_Exercise:_ In the forum post about test equipment below, what does the writer say AP limits?

-- BEGIN Text excerpt --

An unpopular analogy coming. Ford greatly overcharges for their product because other manufacturers did produce a better, more expensive to build product. My family was in automotive sales and repair since before I was 20. Anyway, just because one brand charges "x" for their item doesn't make it right to charge similar money for a vastly inferior product.

I use test equipment every single day. It is a tool, and AP limits the lifespan of their tools. I have a problem with that. Other T&M manufacturers are heading down that path as well. Not good.

As for the UI, yeah. Some is stuck in the 1980's (and that was advanced, plus accepted back then). F1 through F12, you learned them over time and some had overlays to help with it. I fully agree some thought into human behavior should go into designing the human interface. HP wasn't very human friendly either, most of my experience has been with HP and PCs. User unfriendly was a way of life (are you laughing Tom?).

-- END Text excerpt --
-- BEGIN Collected data --

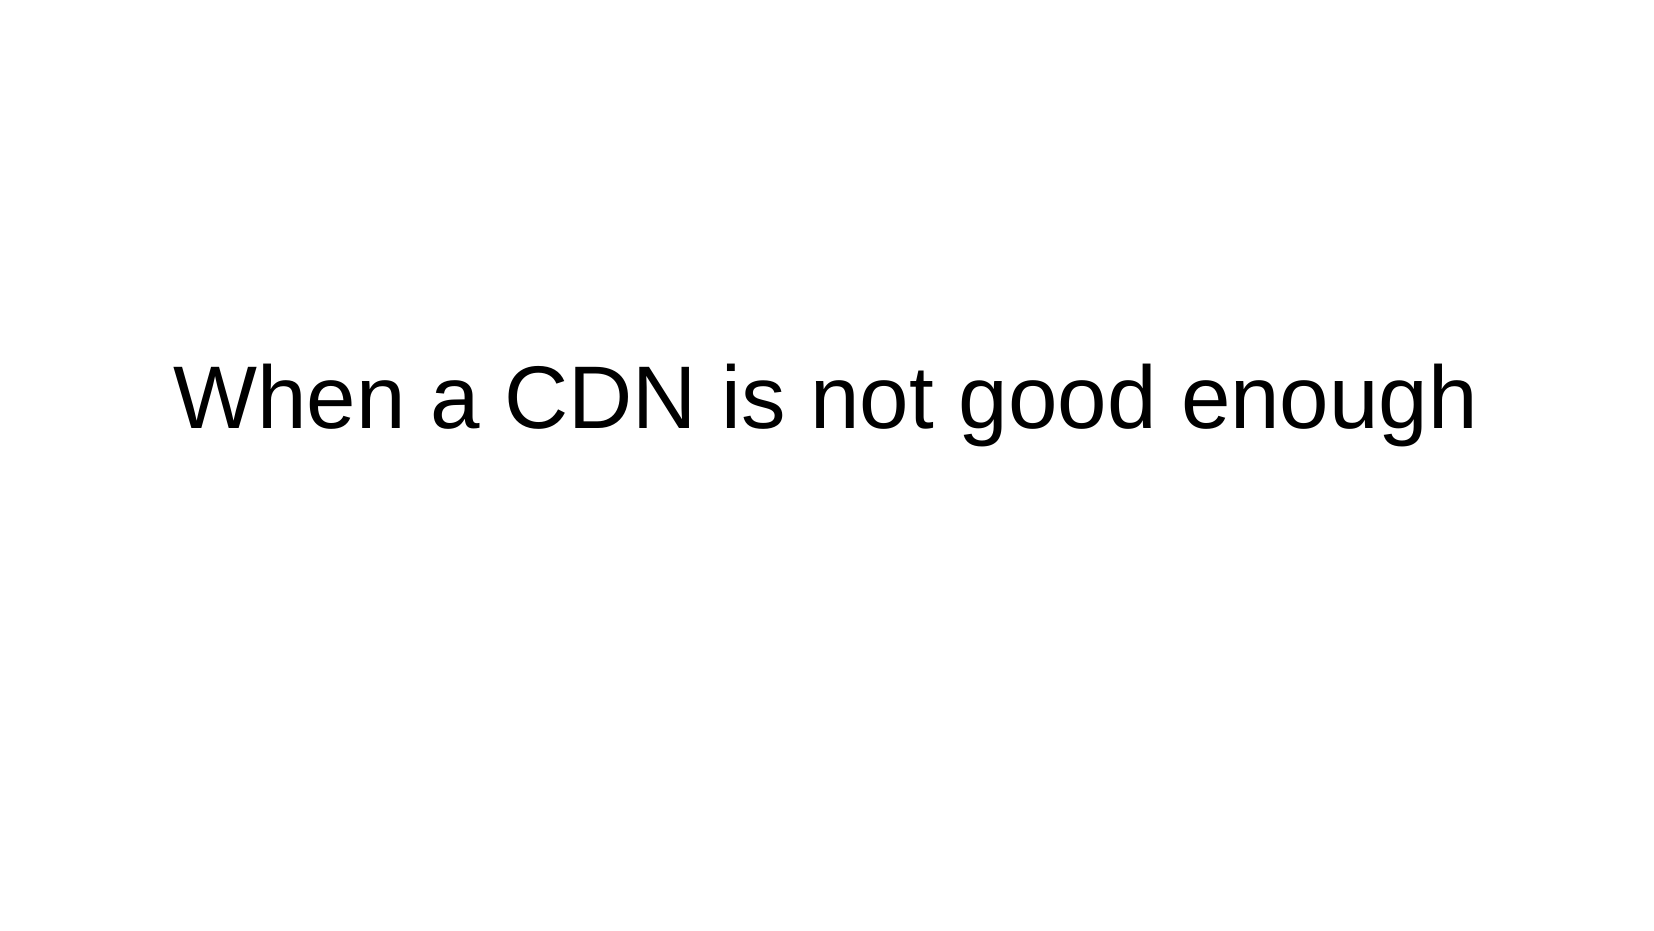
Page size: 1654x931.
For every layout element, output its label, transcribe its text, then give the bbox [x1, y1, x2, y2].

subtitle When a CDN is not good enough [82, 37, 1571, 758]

-- END Collected data --

_The solution:_ The lifespan of their tools.